There is little doubt that Social Security will be a main topic tonight. As I noted earlier, Texas Gov. Rick Perry sounded less extreme on the subject in his USA Today op-ed, but he really didn’t take anything back.
Tim Miller, a spokesman for Jon Huntsman, tells me: “Govs. Perry and Romney are both on record in their books calling Social Security a Ponzi scheme and a fraud, not much that can be done to walk those quotes back.” Miller adds: “Though I guess that hasn’t stopped Gov. Romney before.” (In case you had any doubt that Huntsman’s animosity toward Romney is often not far beneath the surface.)
But the Mitt Romney camp claims that Perry, Huntsman and Perry-friendly pundits are barking up the wrong tree. A Romney adviser tells me that “the issue he takes with Gov. Perry’s stance is not the funding, it is the fact the Gov. Perry has advocated for Social Security to be abolished as a federal entitlement program.” Well, what have Romney and Perry actually said?
The Romney adviser is right that in the last debate Perry was attacked for suggesting Social Security wasn’t worth preserving. Romney said in response to Perry’s remarks:
You can’t say that to tens of millions of Americans who live on Social Security and those who have lived on it. The governor says look, states ought to be able to opt out of Social Security. Our nominee has to be someone who isn`t committed to abolishing Social Security, but who is committed to saving Social Security. We have always had, at the heart of our party, a recognition that we want to care for those in need, and our seniors have the need of Social Security. I will make sure that we keep the program and we make it financially secure. We save Social Security. And under no circumstances would I ever say by any measure it’s a failure. It is working for millions of Americans, and I’ll keep it working for millions of Americans. And we’ve got to do that as a party.
Romney is referring to a series of remarks by Perry. In Perry’s book Fed Up! and through a Perry spokesman’s e-mails to me, the idea of devolving Social Security back to the states has been suggested. Likewise, he’s argued in his book that Social Security is a “failure.” His book also argues that “at the expense of respect for the Constitution and limited government” we have operated under the current Social Security system. That almost, but doesn’t actually, assert that it is unconstitutional.

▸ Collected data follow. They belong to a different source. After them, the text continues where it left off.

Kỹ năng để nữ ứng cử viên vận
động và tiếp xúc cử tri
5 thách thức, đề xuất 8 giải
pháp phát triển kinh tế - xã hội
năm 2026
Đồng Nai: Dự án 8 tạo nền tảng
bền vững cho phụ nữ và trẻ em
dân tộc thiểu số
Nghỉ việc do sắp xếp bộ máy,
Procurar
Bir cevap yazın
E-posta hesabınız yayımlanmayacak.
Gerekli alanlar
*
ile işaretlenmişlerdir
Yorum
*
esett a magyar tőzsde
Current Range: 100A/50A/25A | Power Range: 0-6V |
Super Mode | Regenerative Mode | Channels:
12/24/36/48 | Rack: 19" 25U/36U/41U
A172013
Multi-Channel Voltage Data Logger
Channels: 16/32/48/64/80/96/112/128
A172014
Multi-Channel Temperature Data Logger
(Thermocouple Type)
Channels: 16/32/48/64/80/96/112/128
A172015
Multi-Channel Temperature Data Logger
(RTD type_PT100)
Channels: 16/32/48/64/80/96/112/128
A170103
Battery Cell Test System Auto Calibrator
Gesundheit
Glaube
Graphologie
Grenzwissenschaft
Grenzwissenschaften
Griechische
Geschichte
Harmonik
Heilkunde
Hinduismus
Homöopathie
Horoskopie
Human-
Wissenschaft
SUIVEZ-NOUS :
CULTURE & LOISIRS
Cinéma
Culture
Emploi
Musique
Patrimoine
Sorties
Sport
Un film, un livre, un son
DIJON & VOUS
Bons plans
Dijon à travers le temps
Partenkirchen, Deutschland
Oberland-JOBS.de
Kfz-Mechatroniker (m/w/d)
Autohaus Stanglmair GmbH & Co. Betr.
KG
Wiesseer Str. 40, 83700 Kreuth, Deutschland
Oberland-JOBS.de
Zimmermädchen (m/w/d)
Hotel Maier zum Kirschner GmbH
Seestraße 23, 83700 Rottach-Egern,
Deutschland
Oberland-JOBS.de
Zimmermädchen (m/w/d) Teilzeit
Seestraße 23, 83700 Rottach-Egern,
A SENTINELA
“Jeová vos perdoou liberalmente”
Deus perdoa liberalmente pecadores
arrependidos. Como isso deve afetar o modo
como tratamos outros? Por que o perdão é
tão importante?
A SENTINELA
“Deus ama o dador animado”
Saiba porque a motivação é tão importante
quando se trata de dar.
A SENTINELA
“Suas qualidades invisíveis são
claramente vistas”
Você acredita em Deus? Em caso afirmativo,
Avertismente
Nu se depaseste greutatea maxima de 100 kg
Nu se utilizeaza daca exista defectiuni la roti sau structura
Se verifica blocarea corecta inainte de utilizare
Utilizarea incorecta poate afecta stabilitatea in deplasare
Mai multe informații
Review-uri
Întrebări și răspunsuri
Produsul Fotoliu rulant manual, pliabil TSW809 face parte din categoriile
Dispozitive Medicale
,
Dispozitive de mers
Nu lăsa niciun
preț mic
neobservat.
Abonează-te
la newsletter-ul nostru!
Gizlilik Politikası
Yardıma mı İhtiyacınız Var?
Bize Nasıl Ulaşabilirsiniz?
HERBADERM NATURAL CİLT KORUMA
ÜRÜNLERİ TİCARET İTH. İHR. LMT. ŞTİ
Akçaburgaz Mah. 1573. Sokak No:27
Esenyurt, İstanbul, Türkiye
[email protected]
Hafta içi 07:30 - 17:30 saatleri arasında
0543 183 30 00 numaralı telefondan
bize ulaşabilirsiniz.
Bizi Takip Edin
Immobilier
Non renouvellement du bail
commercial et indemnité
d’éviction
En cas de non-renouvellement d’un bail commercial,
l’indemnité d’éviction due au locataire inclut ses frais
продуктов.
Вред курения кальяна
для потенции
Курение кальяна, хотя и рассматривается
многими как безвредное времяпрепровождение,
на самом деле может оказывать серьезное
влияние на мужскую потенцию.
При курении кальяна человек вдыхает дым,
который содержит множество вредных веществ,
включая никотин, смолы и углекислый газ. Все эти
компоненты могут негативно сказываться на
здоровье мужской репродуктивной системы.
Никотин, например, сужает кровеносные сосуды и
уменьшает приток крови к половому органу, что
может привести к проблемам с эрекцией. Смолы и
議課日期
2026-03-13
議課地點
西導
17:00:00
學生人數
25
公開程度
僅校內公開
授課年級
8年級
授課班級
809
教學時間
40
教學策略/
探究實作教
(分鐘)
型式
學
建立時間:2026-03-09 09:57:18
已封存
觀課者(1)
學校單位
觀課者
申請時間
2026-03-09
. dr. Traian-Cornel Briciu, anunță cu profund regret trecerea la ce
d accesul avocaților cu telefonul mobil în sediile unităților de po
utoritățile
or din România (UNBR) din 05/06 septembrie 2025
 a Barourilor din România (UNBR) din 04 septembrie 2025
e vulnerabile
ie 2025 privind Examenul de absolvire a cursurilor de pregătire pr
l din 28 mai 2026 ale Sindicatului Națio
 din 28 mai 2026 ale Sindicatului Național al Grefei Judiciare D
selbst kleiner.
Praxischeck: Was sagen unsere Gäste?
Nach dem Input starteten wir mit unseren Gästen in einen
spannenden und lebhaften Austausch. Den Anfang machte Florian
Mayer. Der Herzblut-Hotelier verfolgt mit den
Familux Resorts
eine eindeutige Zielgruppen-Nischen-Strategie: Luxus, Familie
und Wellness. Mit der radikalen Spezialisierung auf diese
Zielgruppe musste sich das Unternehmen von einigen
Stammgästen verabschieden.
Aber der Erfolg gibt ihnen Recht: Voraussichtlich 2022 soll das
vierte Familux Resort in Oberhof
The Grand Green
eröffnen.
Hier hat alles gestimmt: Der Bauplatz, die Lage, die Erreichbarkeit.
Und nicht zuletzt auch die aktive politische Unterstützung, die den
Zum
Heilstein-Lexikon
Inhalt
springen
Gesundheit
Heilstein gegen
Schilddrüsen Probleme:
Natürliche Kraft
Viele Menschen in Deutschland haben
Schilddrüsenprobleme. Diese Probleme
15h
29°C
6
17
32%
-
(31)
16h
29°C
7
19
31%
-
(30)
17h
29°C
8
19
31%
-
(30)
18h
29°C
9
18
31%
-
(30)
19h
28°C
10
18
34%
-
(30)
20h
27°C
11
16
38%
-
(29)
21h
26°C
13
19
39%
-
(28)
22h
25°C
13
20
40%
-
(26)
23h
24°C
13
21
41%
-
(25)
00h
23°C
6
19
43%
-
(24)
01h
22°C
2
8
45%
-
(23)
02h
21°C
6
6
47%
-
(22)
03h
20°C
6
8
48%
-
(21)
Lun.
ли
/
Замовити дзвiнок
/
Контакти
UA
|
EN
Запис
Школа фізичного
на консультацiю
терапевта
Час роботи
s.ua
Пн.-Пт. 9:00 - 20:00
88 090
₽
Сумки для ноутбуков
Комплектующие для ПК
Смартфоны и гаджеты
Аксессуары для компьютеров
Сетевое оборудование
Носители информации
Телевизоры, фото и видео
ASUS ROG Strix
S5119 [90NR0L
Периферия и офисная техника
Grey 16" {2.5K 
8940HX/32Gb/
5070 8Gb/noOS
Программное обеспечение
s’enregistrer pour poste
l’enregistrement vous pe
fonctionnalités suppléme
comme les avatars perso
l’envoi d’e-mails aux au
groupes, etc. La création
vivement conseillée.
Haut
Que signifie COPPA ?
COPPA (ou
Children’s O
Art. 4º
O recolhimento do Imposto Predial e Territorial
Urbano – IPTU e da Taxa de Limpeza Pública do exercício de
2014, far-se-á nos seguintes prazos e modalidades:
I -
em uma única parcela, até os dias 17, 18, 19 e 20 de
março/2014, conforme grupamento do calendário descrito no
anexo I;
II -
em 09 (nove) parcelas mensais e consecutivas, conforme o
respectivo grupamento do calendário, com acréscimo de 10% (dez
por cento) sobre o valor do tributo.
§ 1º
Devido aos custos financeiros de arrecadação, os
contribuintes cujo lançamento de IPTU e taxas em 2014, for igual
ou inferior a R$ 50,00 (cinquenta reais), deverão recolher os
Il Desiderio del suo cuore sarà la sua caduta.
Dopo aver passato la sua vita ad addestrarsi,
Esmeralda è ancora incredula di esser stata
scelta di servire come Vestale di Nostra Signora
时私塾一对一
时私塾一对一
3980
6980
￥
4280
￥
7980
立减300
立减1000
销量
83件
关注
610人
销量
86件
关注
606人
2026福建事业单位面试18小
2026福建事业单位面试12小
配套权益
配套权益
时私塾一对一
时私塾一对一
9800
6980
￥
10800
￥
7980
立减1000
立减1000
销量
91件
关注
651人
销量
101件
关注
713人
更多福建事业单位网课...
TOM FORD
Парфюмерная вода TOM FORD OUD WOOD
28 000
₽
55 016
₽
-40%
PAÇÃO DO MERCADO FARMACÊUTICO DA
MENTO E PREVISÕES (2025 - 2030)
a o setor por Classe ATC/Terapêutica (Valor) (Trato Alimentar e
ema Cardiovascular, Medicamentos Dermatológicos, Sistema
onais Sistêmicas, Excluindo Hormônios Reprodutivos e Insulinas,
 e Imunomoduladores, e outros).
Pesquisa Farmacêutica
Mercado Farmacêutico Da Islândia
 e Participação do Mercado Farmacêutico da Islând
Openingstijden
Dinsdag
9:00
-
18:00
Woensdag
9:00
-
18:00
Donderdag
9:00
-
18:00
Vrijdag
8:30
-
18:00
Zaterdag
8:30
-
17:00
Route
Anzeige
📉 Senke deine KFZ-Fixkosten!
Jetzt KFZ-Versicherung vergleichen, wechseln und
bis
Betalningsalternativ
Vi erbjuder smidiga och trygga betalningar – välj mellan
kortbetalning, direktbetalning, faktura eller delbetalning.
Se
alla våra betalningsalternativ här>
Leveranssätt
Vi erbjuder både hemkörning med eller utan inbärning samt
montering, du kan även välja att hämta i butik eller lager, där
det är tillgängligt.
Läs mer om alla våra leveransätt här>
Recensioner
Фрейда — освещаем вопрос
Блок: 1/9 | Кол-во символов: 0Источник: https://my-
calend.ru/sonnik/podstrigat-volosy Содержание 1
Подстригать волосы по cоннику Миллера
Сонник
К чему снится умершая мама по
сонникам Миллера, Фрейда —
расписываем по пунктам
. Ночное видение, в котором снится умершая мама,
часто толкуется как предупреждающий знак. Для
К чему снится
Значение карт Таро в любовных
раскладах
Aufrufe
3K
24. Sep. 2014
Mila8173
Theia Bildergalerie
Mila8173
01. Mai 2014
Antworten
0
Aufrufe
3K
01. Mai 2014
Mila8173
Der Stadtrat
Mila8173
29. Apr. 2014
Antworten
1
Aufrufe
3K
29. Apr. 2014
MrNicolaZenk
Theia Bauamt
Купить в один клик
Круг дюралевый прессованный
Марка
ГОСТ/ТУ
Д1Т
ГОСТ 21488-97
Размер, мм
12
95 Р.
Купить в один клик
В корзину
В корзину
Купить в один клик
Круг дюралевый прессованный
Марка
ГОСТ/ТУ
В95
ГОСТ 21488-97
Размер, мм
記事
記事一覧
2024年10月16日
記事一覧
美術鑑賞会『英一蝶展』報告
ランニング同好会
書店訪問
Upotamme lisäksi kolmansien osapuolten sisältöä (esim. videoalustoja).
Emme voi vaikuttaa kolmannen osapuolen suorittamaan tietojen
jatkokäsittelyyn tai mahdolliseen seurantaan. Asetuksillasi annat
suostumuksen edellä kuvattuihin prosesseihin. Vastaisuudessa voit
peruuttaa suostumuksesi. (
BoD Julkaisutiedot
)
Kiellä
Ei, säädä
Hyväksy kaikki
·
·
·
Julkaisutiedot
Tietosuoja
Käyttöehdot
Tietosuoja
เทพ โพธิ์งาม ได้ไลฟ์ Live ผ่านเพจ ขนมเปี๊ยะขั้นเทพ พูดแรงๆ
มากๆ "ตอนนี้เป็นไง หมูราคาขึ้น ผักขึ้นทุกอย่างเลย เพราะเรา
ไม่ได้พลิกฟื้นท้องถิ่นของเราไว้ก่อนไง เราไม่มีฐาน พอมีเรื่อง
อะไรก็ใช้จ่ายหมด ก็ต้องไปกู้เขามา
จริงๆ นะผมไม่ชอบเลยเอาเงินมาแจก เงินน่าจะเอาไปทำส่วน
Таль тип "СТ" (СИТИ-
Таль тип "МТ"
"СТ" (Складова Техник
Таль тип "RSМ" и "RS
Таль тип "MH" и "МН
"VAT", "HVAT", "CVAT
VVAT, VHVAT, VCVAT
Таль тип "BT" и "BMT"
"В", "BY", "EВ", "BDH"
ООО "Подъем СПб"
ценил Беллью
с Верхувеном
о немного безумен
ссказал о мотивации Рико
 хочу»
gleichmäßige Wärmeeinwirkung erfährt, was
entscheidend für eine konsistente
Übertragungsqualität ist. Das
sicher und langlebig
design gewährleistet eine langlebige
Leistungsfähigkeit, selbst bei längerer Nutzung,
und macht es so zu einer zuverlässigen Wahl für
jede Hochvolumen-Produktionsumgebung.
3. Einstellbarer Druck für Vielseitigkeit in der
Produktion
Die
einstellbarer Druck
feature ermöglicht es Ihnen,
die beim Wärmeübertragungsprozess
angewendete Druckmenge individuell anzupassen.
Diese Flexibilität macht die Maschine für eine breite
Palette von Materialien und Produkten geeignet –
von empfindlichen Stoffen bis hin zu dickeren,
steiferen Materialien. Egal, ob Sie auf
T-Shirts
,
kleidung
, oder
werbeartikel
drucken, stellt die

It’s fair to say at this stage that Huntsman, Romney and Perry all consider the current system to be unsustainable in its current form. Romney has strongly defended keeping the system at the federal level and reforming it. Perry has used incendiary rhetoric, which opponents claim make him an easy target in the general election, but he now seems to be waffling on whether it really is a “failure” and whether sending it to the states is such a good idea.
One interesting note: Huntsman’s spokesman says of his candidate, “He has already expressed support for the Ryan plan and offered support for a variety of reforms to Social Security, including means testing, gradually increasing the retirement age, and giving more options for younger workers.” That’s better than the others have done, but which of those plans does Huntsman prefer? Maybe we will find out tonight.
In any event, it appears that Perry is trying to walk the fine line between damage control and defiance. He’s not a guy who wants to concede a point, and not to Mitt Romney of all people. But if he can pull back his remarks without casting doubt on his true convictions, maybe he also can avoid the other minefields in his book (repealing the 16th and 17th amendments, letting states legalize pot, allowing states to decide gay marriage). If he can pull some about-faces, he could put to bed some of the doubts about his electability. He had better hope that in doing so the Tea Party doesn’t perceive him as just another squish.